2010年12月18日星期六

Is it Wyse to Make Your Best-Selling iPad App Free?

After selling more than 250,000 copies of its PocketCloud program for iPhones, iPads and Android, Wyse is taking a big gamble. It’s making the remote desktop app free.

PocketCloud is one of a number of programs that let people remotely access a PC or Mac from their iPad or iPod, thereby accessing files or even running full-blown applications that wouldn’t otherwise work on a mobile device. The company originally hoped to sell 100,000 copies, but now expects 2010 sales to be triple that amount.

So with sales so strong, just why would Wyse want to start giving it away?

“We want more people to download it and see the dream themselves,” CEO Tarkan Maner told Mobilized in an interview on Wednesday.

You see, it turns out that a lot of people don’t really think hip mobile applications when they think about Wyse, a company that specializes in the rather obscure world of thin clients.

“People usually do not associate the brand with something this cool,” Maner said.

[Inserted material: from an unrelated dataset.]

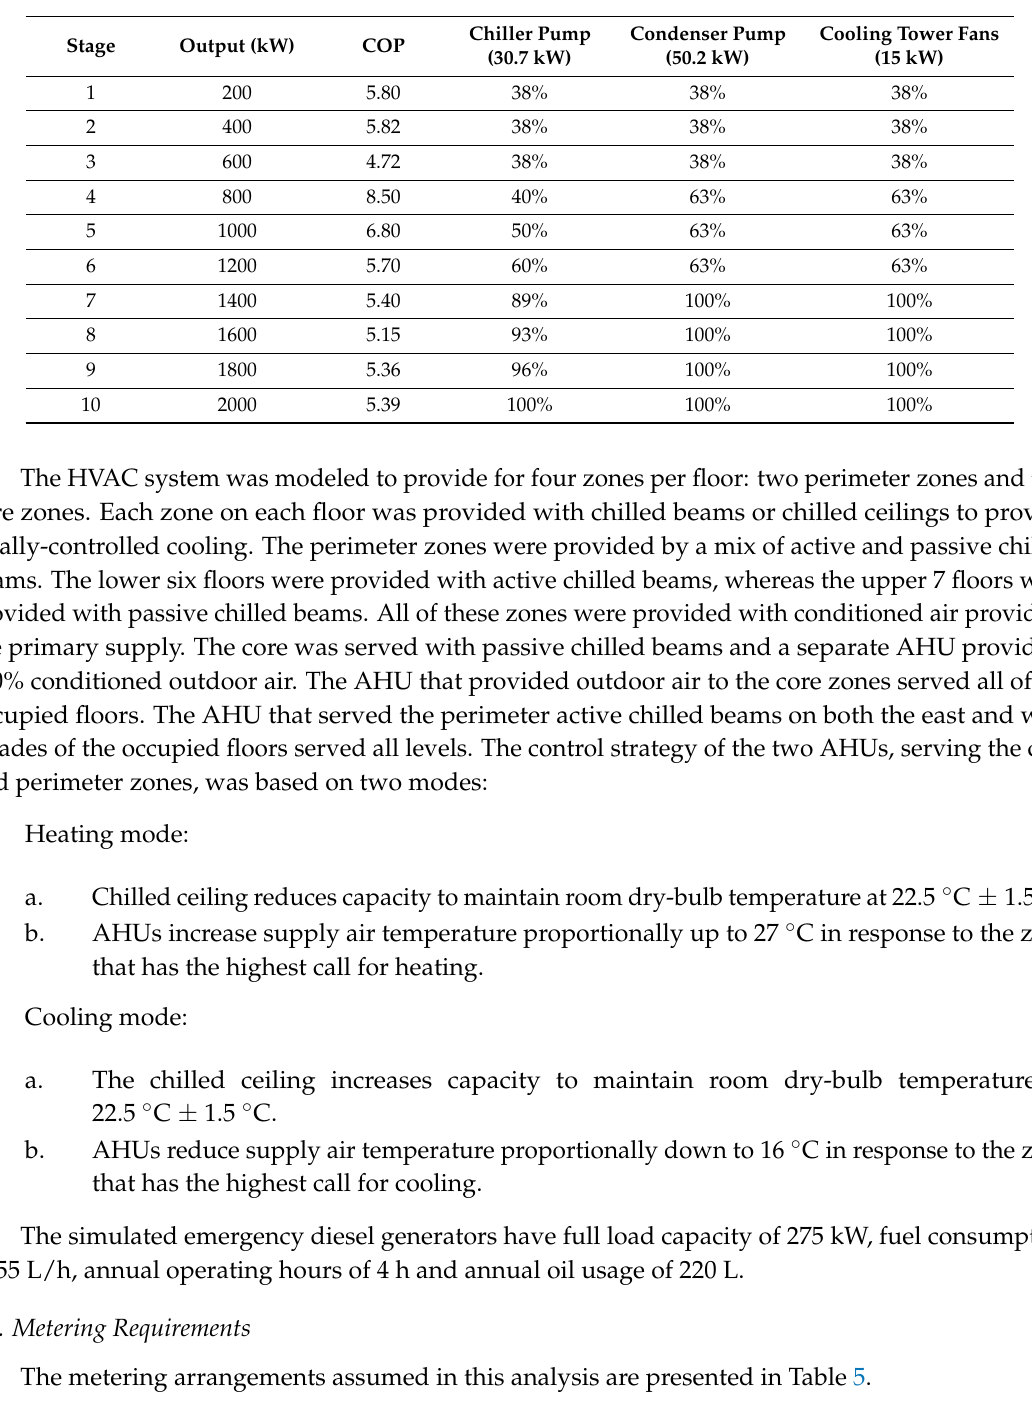
Table 5. Assumed metering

But things like iPad apps are an increasingly important part of what Wyse does these days. Although PocketCloud’s roughly $3 million in revenue is just over 1 percent of total company sales, the unit is the fastest-growing part of the company.

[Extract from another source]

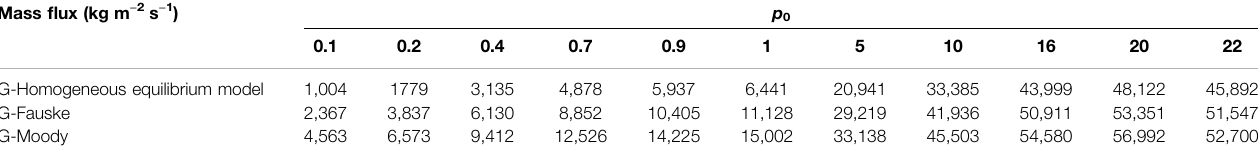
TABLE 1 | Comparison of critical mass fl ux with homogeneous equilibrium model, Fauske model and Moody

Maner isn’t totally giving away the store. The company plans to keep selling a premium version of PocketCloud for $15 that includes enterprise features like advanced security, VGA-out and the ability to connect with VMWare’s technology. Maner said he is so sure that enough of the free users will upgrade that Wyse will still be able to grow its PocketCloud revenue substantially next year.

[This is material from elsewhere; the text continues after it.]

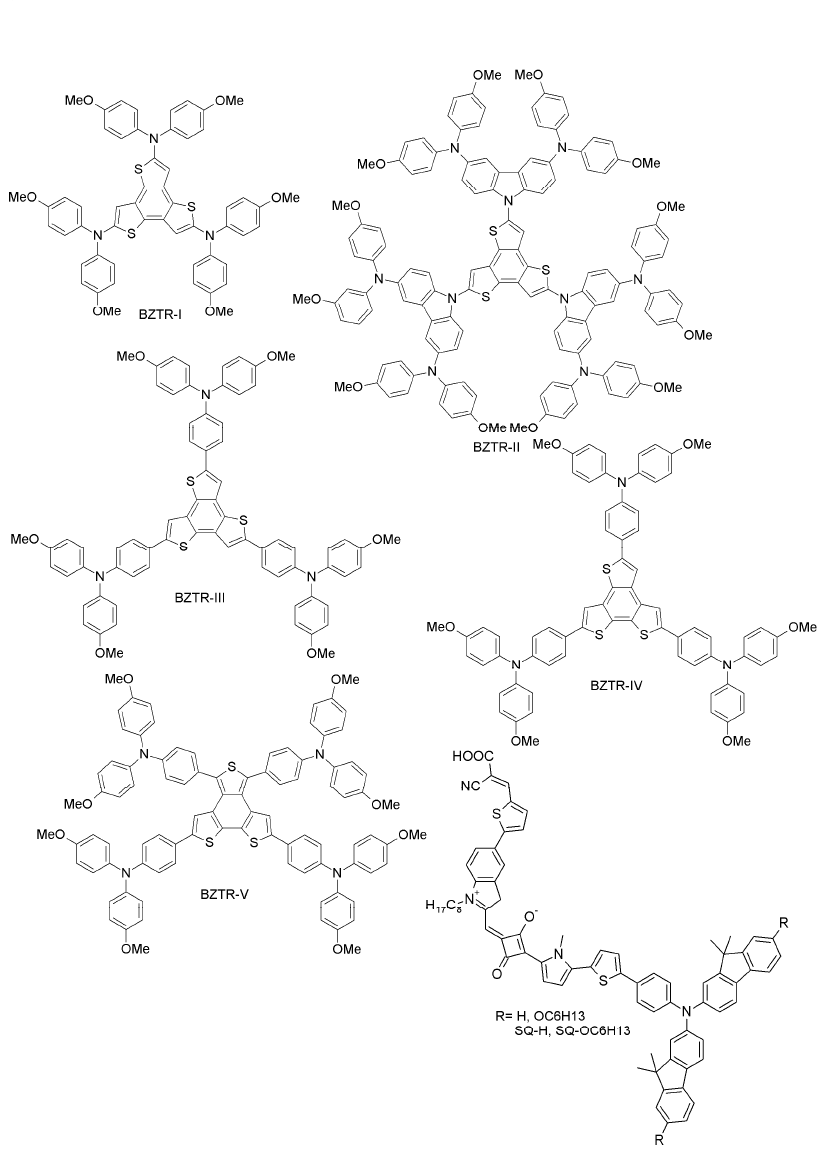
Figure 10. Benzotrithiophene (BZTR)- and squaraine (SQ)-based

“This is a capitalistic world,” he said. “We want people to go to the premium version.”

Wyse also faces a lot of competition, from enterprise firms like Citrix to rivals like LogMeIn to tiny mom-and-pop operations.

“Every Tom, Dick and Harry has an application” for remote access, Maner said. However, he maintained that most of the programs support only one or two protocols and often use a proprietary back-end system that locks users in.

“In the long term we believe our model is the winning model,” he said. “It gives users freedom.”

The company is also working to add new features. Maner wouldn’t share all the plans, but said to think rich media.

“We are going to do a lot of stuff around video,” he said, pointing to opportunities in both streaming as well as gaming and bi-directional video.

It’s the latest reinvention of a 30-year-old company that dates back to the mainframe and minicomputer era. In the mid-’90s, Wyse went through a reinvention to center around thin clients that allowed bank tellers and other task workers to use a quiet, low-power terminal as opposed to a full-fledged PC.

“We hate PCs,” Maner said. “We want these things in the cloud.”

Of course, thankfully for Wyse, not everyone feels the same way. Free or not, PocketCloud would be useless if it weren’t for the fact that most of the rest of us depend on those bulky, hard-drive-equipped PCs Maner derides.